Genau fünf Haltestellen später steige ich mit vielen anderen Menschen aus. An dieser Haltestelle gibt es zwischen den Rolltreppen auch einen normalen Treppenaufgang und diesen benutze ich bevorzugt. Man kommt schneller voran.

„Guten Morgen, Mr. Granger", begrüße ich den Filialleiter, als ich den Supermarkt betrete.
„Guten Morgen, Harrisson", erwidert dieser und widmet sich wieder dem Dienstplan für die kommende Woche. Ich setze mich an meinen Schreibtisch und fahre meinen Computer hoch.

Ich bin für den Einkauf zuständig. Wenn Warenbestände zu Ende gehen, bestelle ich diese nach. Heute ist Dienstag und es gibt einiges nachzubestellen, da montags immer eine größere Einkaufswelle nach dem Wochenende herrscht.

11:30 Uhr stehe ich auf, nehme mir mein Buch, das immer in der Schublade meines Schreibtisches liegt und mache mich auf den Weg in den Personalraum. Der Raum ist nur winzig, mit gerade einmal zwei Tischen, aber da ohnehin nicht alle Mitarbeiter gleichzeitig Pause machen können, ist er vermutlich ausreichend.
„Und dann hat sie wohl zu Elisa gesagt, dass ich absichtlich ihre Durchsage ignoriert habe", meckert meine Kollegin Joline einer anderen Kollegin, Marie, zu.
„Im Ernst?", hakt Marie entsetzt nach. „Das muss sie gerade sagen, die ignoriert doch ständig alle Durchsagen, es sei denn, sie soll in die Pause."
„Genau das habe ich mir nämlich auch gedacht", zickt Joline weiter und dreht sich kurz zu mir. „Hi Robin."

„Hallo", sage ich nur zu beiden und setze mich an den anderen Tisch. Ich hoffe inständig, dass sie nicht versuchen, mich in ihr Gespräch zu verwickeln, denn-
„Robin?", wendet sich Joline direkt an mich und ich seufze innerlich. „Hast du schon mal mitbekommen, dass ich eine Durchsage ignoriert habe?"
„Nein, Joline", antworte ich ehrlich und ziehe mein Buch hervor. „Ich sitze aber auch hinten im Büro und beachte die Durchsagen nicht wirklich."
„Kathy hat nämlich behauptet, ich hätte am Freitag ihre Durchsage ignoriert, dabei stimmt das gar nicht", faselt sie weiter und ich unterdrücke mühsam den Drang, mit meinen Augen zu rollen. „Nachher denken hier alle, ich würde Durchsagen ignorieren."
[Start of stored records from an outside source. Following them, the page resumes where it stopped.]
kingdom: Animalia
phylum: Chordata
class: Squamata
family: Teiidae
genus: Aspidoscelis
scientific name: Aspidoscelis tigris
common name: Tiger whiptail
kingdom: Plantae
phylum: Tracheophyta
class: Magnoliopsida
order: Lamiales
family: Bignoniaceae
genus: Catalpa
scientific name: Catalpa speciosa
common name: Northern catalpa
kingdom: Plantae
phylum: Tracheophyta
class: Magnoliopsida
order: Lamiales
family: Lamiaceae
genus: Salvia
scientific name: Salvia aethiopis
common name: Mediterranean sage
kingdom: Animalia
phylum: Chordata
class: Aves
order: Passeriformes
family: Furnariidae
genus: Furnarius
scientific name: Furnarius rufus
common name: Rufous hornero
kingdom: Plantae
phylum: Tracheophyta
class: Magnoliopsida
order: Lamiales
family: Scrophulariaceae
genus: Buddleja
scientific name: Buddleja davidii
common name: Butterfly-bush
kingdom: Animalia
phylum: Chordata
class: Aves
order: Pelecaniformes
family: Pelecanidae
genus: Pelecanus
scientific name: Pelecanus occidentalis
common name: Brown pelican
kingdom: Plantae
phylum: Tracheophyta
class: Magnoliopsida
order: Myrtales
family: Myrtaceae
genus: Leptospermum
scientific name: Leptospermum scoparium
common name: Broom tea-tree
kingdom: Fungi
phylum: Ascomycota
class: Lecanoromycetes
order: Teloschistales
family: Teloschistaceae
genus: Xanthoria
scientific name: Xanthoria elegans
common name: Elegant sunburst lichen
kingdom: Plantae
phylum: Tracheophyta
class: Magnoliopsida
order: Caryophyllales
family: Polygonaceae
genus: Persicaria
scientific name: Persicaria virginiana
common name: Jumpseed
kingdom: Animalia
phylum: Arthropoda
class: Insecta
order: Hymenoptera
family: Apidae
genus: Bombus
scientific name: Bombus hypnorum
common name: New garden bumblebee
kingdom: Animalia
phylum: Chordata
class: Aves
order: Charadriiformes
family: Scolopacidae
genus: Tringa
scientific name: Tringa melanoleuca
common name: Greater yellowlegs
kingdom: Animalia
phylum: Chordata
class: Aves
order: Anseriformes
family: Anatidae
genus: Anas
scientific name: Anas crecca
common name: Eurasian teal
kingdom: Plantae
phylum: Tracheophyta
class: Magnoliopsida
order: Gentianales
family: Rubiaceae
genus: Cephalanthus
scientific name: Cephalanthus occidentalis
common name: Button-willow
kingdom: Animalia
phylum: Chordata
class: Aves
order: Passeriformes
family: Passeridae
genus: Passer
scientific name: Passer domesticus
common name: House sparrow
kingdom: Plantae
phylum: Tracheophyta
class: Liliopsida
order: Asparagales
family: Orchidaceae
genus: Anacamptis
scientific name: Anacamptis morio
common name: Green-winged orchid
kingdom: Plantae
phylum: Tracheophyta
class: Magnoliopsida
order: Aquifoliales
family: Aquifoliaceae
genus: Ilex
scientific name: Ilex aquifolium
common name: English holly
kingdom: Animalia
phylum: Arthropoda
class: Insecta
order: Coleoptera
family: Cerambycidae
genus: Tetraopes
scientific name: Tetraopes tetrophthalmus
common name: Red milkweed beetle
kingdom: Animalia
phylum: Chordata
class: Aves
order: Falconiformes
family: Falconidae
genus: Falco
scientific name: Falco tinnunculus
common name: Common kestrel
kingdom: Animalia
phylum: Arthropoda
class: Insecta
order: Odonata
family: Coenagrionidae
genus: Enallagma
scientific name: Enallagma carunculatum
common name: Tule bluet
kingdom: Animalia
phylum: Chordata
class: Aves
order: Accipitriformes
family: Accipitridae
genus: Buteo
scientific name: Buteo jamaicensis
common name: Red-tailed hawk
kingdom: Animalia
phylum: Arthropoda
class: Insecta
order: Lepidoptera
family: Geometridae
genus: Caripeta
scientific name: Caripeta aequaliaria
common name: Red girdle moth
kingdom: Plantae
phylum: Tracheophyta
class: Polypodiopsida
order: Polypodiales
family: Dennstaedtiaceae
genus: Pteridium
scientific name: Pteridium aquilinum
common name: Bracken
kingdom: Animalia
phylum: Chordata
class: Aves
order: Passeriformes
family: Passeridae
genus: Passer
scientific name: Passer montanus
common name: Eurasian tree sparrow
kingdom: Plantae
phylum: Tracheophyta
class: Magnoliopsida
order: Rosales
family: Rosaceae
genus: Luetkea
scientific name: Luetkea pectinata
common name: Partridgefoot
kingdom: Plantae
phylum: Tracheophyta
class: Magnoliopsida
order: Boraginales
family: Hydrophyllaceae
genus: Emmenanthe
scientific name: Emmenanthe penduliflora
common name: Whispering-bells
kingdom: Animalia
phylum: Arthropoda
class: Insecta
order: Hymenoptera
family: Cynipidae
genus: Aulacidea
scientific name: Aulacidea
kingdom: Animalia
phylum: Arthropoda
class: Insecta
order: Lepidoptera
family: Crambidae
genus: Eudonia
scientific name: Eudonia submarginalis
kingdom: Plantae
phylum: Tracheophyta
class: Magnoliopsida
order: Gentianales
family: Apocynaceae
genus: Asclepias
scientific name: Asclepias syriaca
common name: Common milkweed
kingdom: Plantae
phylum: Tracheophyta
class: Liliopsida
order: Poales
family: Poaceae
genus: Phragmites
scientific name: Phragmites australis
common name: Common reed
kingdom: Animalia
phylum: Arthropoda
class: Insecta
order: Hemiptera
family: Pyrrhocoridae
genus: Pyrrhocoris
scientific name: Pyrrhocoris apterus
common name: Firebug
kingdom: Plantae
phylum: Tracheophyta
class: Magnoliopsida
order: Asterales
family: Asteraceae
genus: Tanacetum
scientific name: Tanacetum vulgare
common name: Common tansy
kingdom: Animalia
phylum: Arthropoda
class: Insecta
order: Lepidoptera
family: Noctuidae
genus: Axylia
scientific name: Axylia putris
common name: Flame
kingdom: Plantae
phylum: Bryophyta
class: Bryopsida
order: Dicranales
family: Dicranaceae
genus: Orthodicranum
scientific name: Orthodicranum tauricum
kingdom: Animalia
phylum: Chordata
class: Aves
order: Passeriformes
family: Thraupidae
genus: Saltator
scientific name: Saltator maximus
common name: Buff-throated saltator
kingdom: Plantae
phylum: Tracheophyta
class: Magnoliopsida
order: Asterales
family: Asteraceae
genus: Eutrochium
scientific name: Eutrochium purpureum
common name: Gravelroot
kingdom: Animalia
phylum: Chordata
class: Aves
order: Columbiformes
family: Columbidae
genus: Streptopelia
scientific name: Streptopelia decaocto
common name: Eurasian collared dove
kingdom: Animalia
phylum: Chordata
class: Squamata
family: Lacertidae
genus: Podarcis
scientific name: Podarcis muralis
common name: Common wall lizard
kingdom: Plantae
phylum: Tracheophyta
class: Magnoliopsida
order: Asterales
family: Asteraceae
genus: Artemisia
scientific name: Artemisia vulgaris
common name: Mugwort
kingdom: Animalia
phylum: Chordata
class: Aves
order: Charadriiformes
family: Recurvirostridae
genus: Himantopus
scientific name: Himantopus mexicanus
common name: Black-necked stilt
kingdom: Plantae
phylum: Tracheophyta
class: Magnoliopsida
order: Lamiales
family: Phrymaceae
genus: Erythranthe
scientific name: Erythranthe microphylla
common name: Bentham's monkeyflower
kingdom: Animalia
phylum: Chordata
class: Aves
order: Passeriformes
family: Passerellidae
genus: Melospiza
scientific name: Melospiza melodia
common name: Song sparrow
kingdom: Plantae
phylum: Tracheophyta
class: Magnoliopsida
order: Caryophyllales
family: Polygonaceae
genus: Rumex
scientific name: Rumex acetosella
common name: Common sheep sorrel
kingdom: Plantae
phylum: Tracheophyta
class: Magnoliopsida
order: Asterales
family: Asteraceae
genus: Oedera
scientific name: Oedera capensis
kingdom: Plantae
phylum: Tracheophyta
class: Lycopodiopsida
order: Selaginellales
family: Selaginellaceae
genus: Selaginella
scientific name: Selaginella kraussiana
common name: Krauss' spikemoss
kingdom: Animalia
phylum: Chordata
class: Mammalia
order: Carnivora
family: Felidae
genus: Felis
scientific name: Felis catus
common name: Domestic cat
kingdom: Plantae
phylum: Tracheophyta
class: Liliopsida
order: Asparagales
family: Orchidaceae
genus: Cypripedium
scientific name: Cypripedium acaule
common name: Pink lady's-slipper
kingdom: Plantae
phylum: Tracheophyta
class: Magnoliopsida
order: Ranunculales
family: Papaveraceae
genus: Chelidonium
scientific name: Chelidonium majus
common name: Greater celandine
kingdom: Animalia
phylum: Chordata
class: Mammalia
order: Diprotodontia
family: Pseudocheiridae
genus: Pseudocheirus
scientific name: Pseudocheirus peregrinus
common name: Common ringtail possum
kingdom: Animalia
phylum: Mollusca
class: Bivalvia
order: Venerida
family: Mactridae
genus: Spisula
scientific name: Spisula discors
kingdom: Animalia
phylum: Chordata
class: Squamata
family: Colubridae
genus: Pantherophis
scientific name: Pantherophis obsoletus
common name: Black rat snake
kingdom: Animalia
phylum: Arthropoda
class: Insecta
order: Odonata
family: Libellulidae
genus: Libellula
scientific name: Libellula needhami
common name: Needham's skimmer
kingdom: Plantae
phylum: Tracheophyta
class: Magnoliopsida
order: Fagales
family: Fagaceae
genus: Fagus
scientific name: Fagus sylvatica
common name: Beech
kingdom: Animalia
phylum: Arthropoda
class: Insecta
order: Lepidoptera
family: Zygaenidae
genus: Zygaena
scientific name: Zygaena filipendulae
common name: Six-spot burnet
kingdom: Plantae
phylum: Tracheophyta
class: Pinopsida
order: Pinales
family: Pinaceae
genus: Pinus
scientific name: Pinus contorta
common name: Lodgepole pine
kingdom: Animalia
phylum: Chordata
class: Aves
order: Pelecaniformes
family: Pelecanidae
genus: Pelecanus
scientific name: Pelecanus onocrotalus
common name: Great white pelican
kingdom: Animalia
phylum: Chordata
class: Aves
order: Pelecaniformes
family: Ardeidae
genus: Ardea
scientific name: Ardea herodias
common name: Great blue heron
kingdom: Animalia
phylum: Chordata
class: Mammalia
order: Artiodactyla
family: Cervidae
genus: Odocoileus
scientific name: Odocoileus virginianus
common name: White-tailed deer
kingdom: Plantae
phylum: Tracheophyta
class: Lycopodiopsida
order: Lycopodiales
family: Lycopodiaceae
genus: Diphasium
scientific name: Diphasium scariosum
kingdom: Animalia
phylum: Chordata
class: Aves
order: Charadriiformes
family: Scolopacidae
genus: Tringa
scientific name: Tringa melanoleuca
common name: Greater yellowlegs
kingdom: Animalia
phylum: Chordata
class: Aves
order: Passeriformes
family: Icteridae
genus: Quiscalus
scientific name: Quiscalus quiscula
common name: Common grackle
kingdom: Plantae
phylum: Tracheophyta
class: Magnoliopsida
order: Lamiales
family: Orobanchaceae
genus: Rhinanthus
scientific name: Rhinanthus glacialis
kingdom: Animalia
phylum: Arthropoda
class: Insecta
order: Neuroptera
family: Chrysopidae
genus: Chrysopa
„Nein, Joline", sage ich ruhig. „Das denke ich nicht."
Sie regt sich weiter über Kathy auf, während Marie ihr immer stets beipflichtet und ich blende das Geschnatter der beiden aus, während ich mich auf die Seite in meinem Buch konzentriere, auf der ich zuletzt aufgehört habe zu lesen.